- **What to do**:
1 – Answer each question from the stepdaughter passage, one line each:
(a) How often does the reader's child come to stay?
(b) What two activities are suggested as ways for the child to express herself?
(c) How old is the writer's own stepdaughter now?
2 – According to the stepdaughter passage, why did the writer's stepdaughter make things up when gently probed?

- **Selected excerpt**:
==*==
Did you say the child comes to you every 2 weeks?  If so (again, I'm not a lawyer or psychologist) why NOT take her to see somebody just to listen to her?  A special friend.  Two week intervals between appointments is not uncommon.

Also...... can the child draw, write (like poetry) or anything like that to express herself?  Sometimes, literally, a picture is worth a thousand words.

Be warned though...... IN OUR CASE..... the child is a good girl (14 now) but very manipulative.  She's getting much better because she does NOT HAVE to do this any longer.  BUT when she was in BM's care.... she'd embellish on everything and become the Queen of Drama.  A simple hangnail would turn into a near amputation according to the child.  I'm NOT suggesting your SD is this way......but I thought I should mention this because our SD wanted to please us....so when we'd gently probe, she'd pick up on this and make things up.  Again, no offense is meant at all........ I just wanted you to know our past experiences.
==*==
- **Transcribed page contents**:
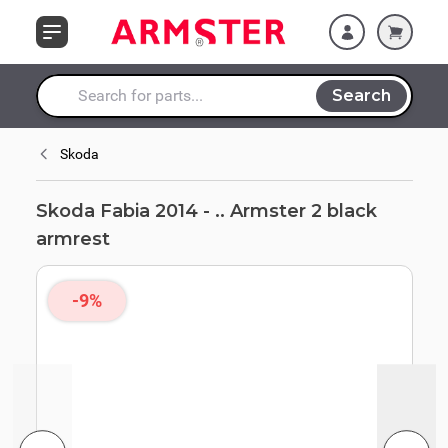
Skip to Content
Search
Search entire store here...
Skoda
Skoda Fabia 2014 - .. Armster 2 black
armrest
-9%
==*==
- **Per-task outputs**:
1 –
(a) Every 2 weeks.
(b) Drawing and writing, such as poetry.
(c) 14.

2 – She wanted to please the writer's household. When they gently probed, she picked up on this and made things up.